Role of Transporters in Central Nervous System Drug Delivery and Blood-Brain Barrier Protection: Relevance to Treatment of Stroke

Abstract

Ischemic stroke is a leading cause of morbidity and mortality in the United States. The only approved pharmacologic treatment for ischemic stroke is thrombolysis via recombinant tissue plasminogen activator (r-tPA). A short therapeutic window and serious adverse events (ie, hemorrhage, excitotoxicity) greatly limit r-tPA therapy, which indicates an essential need to develop novel stroke treatment paradigms. Transporters expressed at the blood-brain barrier (BBB) provide a significant opportunity to advance stroke therapy via central nervous system delivery of drugs that have neuroprotective properties. Examples of such transporters include organic anion-transporting polypeptides (Oatps) and organic cation transporters (Octs). In addition, multidrug resistance proteins (Mrps) are transporter targets in brain microvascular endothelial cells that can be exploited to preserve BBB integrity in the setting of stroke. Here, we review current knowledge on stroke pharmacotherapy and demonstrate how endogenous BBB transporters can be targeted for improvement of ischemic stroke treatment.

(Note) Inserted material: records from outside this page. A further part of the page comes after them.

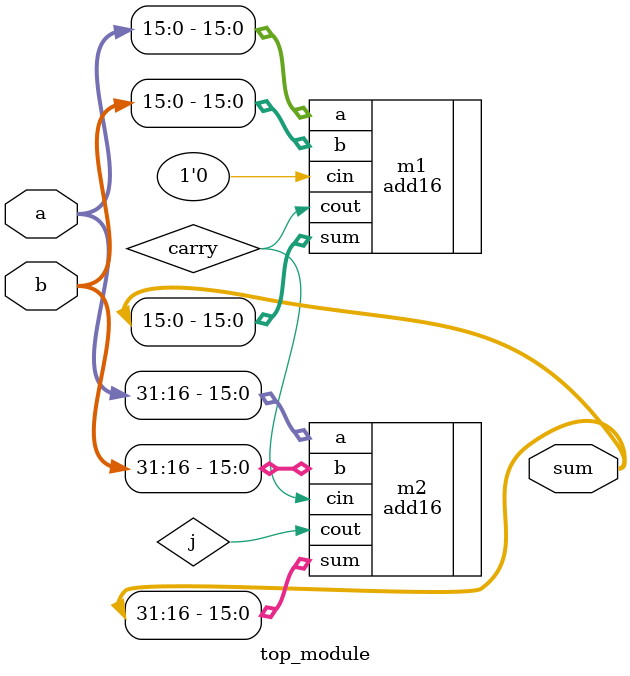
<source format=v>
module top_module(
    input [31:0] a,
    input [31:0] b,
    output [31:0] sum
);
    wire carry;
    wire j;
    add16 m1(.a(a[15:0]),.b(b[15:0]),.cin(1'b0),.sum(sum[15:0]),.cout(carry));
    add16 m2(.a(a[31:16]),.b(b[31:16]),.cin(carry),.sum(sum[31:16]),.cout(j));

endmodule
</source>
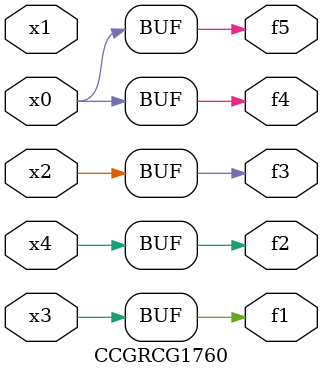
<source format=v>
module CCGRCG1760(
	input x0, x1, x2, x3, x4,
	output f1, f2, f3, f4, f5
);
	assign f1 = x3;
	assign f2 = x4;
	assign f3 = x2;
	assign f4 = x0;
	assign f5 = x0;
endmodule

</source>
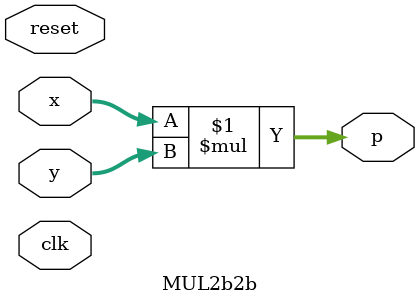
<source format=v>
`timescale 1ns / 1ps


module MUL2b2b(
    input clk,
    input reset,
    input [1:0] x, 
    input [1:0] y,
    output [3:0] p
    );

    assign p = x*y;

    /* signed_3bit_MUL MUL_3bit(.in_x(in_x), .in_y(in_y), .p(p)); */
        
endmodule

    

</source>
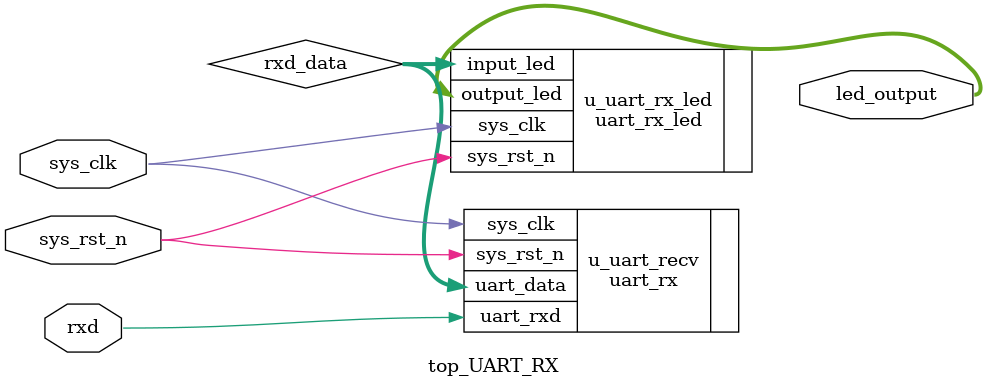
<source format=v>
`timescale 1ns / 1ns
module top_UART_RX
(
    input sys_clk,
    input sys_rst_n,
    input rxd,
	//write wire
    output wire [7:0] led_output
);

wire [7:0] rxd_data;
/****************************************
  *  			Main Code
  *  			主要代码
 ****************************************/

 //串口接收模块
uart_rx u_uart_recv
(
    .sys_clk        (sys_clk),
    .sys_rst_n      (sys_rst_n),

    .uart_rxd       (rxd),
    .uart_data      (rxd_data)
);

//LED灯
uart_rx_led u_uart_rx_led
(
    .input_led (rxd_data),
    .output_led (led_output),
    .sys_clk (sys_clk),
    .sys_rst_n (sys_rst_n)
);


endmodule

</source>
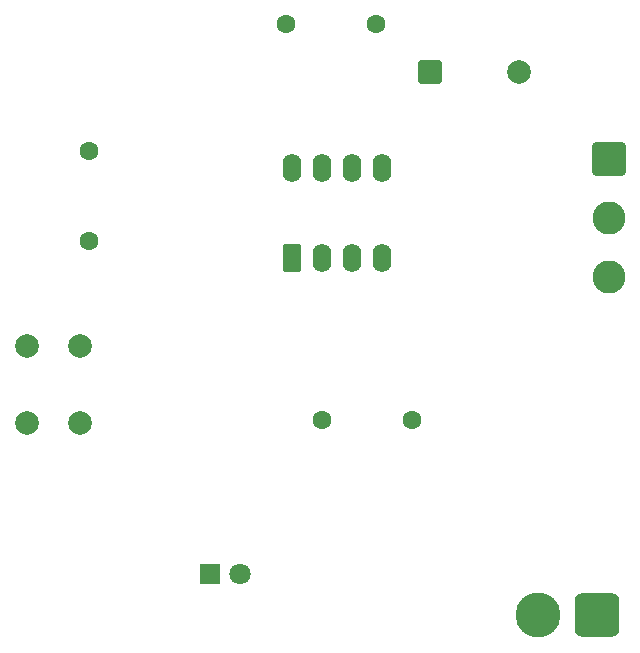
<source format=gbr>
%TF.GenerationSoftware,KiCad,Pcbnew,9.0.5*%
%TF.CreationDate,2025-10-25T15:36:59+02:00*%
%TF.ProjectId,Timmer-555-monostable,54696d6d-6572-42d3-9535-352d6d6f6e6f,rev?*%
%TF.SameCoordinates,Original*%
%TF.FileFunction,Copper,L1,Top*%
%TF.FilePolarity,Positive*%
%FSLAX46Y46*%
G04 Gerber Fmt 4.6, Leading zero omitted, Abs format (unit mm)*
G04 Created by KiCad (PCBNEW 9.0.5) date 2025-10-25 15:36:59*
%MOMM*%
%LPD*%
G01*
G04 APERTURE LIST*
G04 Aperture macros list*
%AMRoundRect*
0 Rectangle with rounded corners*
0 $1 Rounding radius*
0 $2 $3 $4 $5 $6 $7 $8 $9 X,Y pos of 4 corners*
0 Add a 4 corners polygon primitive as box body*
4,1,4,$2,$3,$4,$5,$6,$7,$8,$9,$2,$3,0*
0 Add four circle primitives for the rounded corners*
1,1,$1+$1,$2,$3*
1,1,$1+$1,$4,$5*
1,1,$1+$1,$6,$7*
1,1,$1+$1,$8,$9*
0 Add four rect primitives between the rounded corners*
20,1,$1+$1,$2,$3,$4,$5,0*
20,1,$1+$1,$4,$5,$6,$7,0*
20,1,$1+$1,$6,$7,$8,$9,0*
20,1,$1+$1,$8,$9,$2,$3,0*%
G04 Aperture macros list end*
%TA.AperFunction,ComponentPad*%
%ADD10C,1.600000*%
%TD*%
%TA.AperFunction,ComponentPad*%
%ADD11RoundRect,0.760000X1.140000X1.140000X-1.140000X1.140000X-1.140000X-1.140000X1.140000X-1.140000X0*%
%TD*%
%TA.AperFunction,ComponentPad*%
%ADD12C,3.800000*%
%TD*%
%TA.AperFunction,ComponentPad*%
%ADD13RoundRect,0.250000X-0.750000X-0.750000X0.750000X-0.750000X0.750000X0.750000X-0.750000X0.750000X0*%
%TD*%
%TA.AperFunction,ComponentPad*%
%ADD14C,2.000000*%
%TD*%
%TA.AperFunction,ComponentPad*%
%ADD15RoundRect,0.250001X-1.149999X1.149999X-1.149999X-1.149999X1.149999X-1.149999X1.149999X1.149999X0*%
%TD*%
%TA.AperFunction,ComponentPad*%
%ADD16C,2.800000*%
%TD*%
%TA.AperFunction,ComponentPad*%
%ADD17R,1.800000X1.800000*%
%TD*%
%TA.AperFunction,ComponentPad*%
%ADD18C,1.800000*%
%TD*%
%TA.AperFunction,ComponentPad*%
%ADD19RoundRect,0.250000X0.550000X-0.950000X0.550000X0.950000X-0.550000X0.950000X-0.550000X-0.950000X0*%
%TD*%
%TA.AperFunction,ComponentPad*%
%ADD20O,1.600000X2.400000*%
%TD*%
G04 APERTURE END LIST*
D10*
%TO.P,Rp1,1*%
%TO.N,Net-(SW0-C)*%
X102500000Y-37690000D03*
%TO.P,Rp1,2*%
%TO.N,TRG*%
X102500000Y-45310000D03*
%TD*%
%TO.P,RL1,1*%
%TO.N,Net-(U1-Q)*%
X122190000Y-60500000D03*
%TO.P,RL1,2*%
%TO.N,Net-(D1-A)*%
X129810000Y-60500000D03*
%TD*%
%TO.P,RA1,1*%
%TO.N,Net-(SW0-C)*%
X119190000Y-27000000D03*
%TO.P,RA1,2*%
%TO.N,THR*%
X126810000Y-27000000D03*
%TD*%
D11*
%TO.P,SOURCE_VCC1,1*%
%TO.N,Net-(SW0-B)*%
X145500000Y-77000000D03*
D12*
%TO.P,SOURCE_VCC1,2*%
%TO.N,GND*%
X140500000Y-77000000D03*
%TD*%
D13*
%TO.P,C1,1*%
%TO.N,THR*%
X131382323Y-31000000D03*
D14*
%TO.P,C1,2*%
%TO.N,GND*%
X138882323Y-31000000D03*
%TD*%
D15*
%TO.P,SW0,1,C*%
%TO.N,Net-(SW0-C)*%
X146500000Y-38420000D03*
D16*
%TO.P,SW0,2,B*%
%TO.N,Net-(SW0-B)*%
X146500000Y-43420000D03*
%TO.P,SW0,3,A*%
%TO.N,unconnected-(SW0-A-Pad3)*%
X146500000Y-48420000D03*
%TD*%
D17*
%TO.P,D1,1,K*%
%TO.N,GND*%
X112725000Y-73500000D03*
D18*
%TO.P,D1,2,A*%
%TO.N,Net-(D1-A)*%
X115265000Y-73500000D03*
%TD*%
D14*
%TO.P,S1,1,1*%
%TO.N,GND*%
X97250000Y-60750000D03*
X97250000Y-54250000D03*
%TO.P,S1,2,2*%
%TO.N,TRG*%
X101750000Y-60750000D03*
X101750000Y-54250000D03*
%TD*%
D19*
%TO.P,U1,1,GND*%
%TO.N,GND*%
X119690000Y-46810000D03*
D20*
%TO.P,U1,2,TR*%
%TO.N,TRG*%
X122230000Y-46810000D03*
%TO.P,U1,3,Q*%
%TO.N,Net-(U1-Q)*%
X124770000Y-46810000D03*
%TO.P,U1,4,R*%
%TO.N,unconnected-(U1-R-Pad4)*%
X127310000Y-46810000D03*
%TO.P,U1,5,CV*%
%TO.N,unconnected-(U1-CV-Pad5)*%
X127310000Y-39190000D03*
%TO.P,U1,6,THR*%
%TO.N,THR*%
X124770000Y-39190000D03*
%TO.P,U1,7,DIS*%
X122230000Y-39190000D03*
%TO.P,U1,8,VCC*%
%TO.N,Net-(SW0-C)*%
X119690000Y-39190000D03*
%TD*%
M02*

</source>
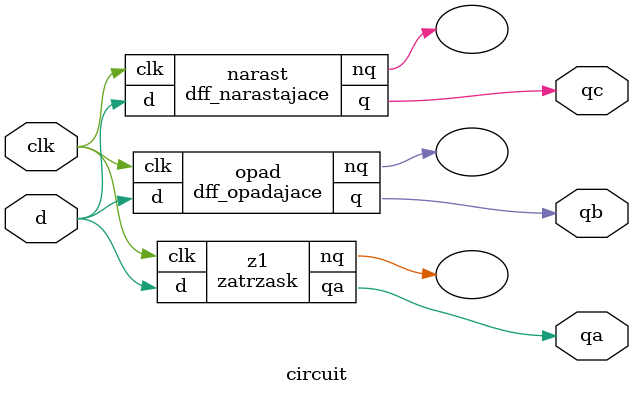
<source format=sv>
module d_latch(output q, nq, input en, d);
  logic nr, ns;
  nand gq(q, nr, nq), gnq(nq, ns, q),
  gr(nr, d, en), gs(ns, nr, en);
endmodule

module zatrzask(output qa, nq, input clk, d);
logic nr, ns;
  nand gq(qa, nr, nq), gnq(nq, ns, qa),
  gr(nr, d, clk), gs(ns, nr, clk);
endmodule

module dff_opadajace(output q, nq, input clk, d);
logic q1;
d_latch dl1(q1, , clk, d), dl2(q, nq, !clk, q1);
endmodule

module dff_narastajace(output q, nq, input clk, d);
logic q1;
d_latch dl1(q1, , !clk, d), dl2(q, nq, clk, q1);
endmodule

module circuit(output qa, qb, qc, input clk, d);
  zatrzask z1(qa, , clk, d);
  dff_opadajace opad(qb, , clk, d);
  dff_narastajace narast(qc, , clk, d);
endmodule

</source>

Keywords: ATP-binding cassette (ABC) transporters; Ischemic stroke; blood-brain barrier; glutathione; neuroprotection; solute carrier (SLC) transporters; vascular protection.

Figure 1.

Transporter expression in brain microvessels. Solute carrier (SLC) superfamily members (green fluorescence) (A) Oatp1a4 and (B) Oct1 and adenosine triphosphate (ATP)–binding cassette (ABC) superfamily representative (C) Mrp2 (red fluorescence) are strongly expressed in brain microvessels directly isolated from rat brain. Scale bar = 4 µm. Figure is an original and represents previously unpublished data.

Figure 2.

Structural and functional changes on the endothelial cells of the blood-brain barrier (BBB) during hypoxia/reperfusion (H/RI) injury. Hypoxia (middle) causes an increase in cell volume due to increased functional expression of the Na-K-Cl cotransporter (yellow arrow), water uptake (blue arrow), and actin upregulation (crosshatches). Increased cell volume causes the vascular lumen to shrink reducing cerebral blood flow even further. Although the expression of critical tight junction proteins—ZO-1, ZO-2, occludin, and claudin-1—remain unchanged compared with normal cells (left), there is a significant increase in paracellular permeability (arrows). When the normal blood flow is reintroduced (right), some initial changes, such as Na-K-Cl expression and activity and water permeability, revert back to normal levels, whereas others such as actin are more exacerbated. Increased tight junction protein expression (with exception of claudin-1) helps in regulating paracellular permeability. In addition to these changes, there is a significant upregulation of transporters, including luminal Abcb1 and aluminal/abluminal Oatp1a4 that can affect drug delivery across the BBB during H/RI.^– Figure is an original and previously unpublished drawing.

Figure 3.

The TGF-β signaling pathway: at the blood-brain barrier, TGF-β signaling is mediated by 2 distinct receptors designated activin receptor–like kinase 1 (ALK-1) and ALK-5. Activation of ALK-1 by binding of BMP-9 triggers phosphorylation of Smads 1, 5, and 8, whereas activation of ALK-5 via TGF-β triggers phosphorylation of Smads 2 and 3. Once phosphorylated, these Smad signal-transducing proteins bind to the common Smad (ie, Smad4) and form a complex that translocates into the nucleus and regulate transcription of target genes. TF indicates transcription factor; TGF-β, transforming growth factor β. Figure is an original and previously unpublished drawing.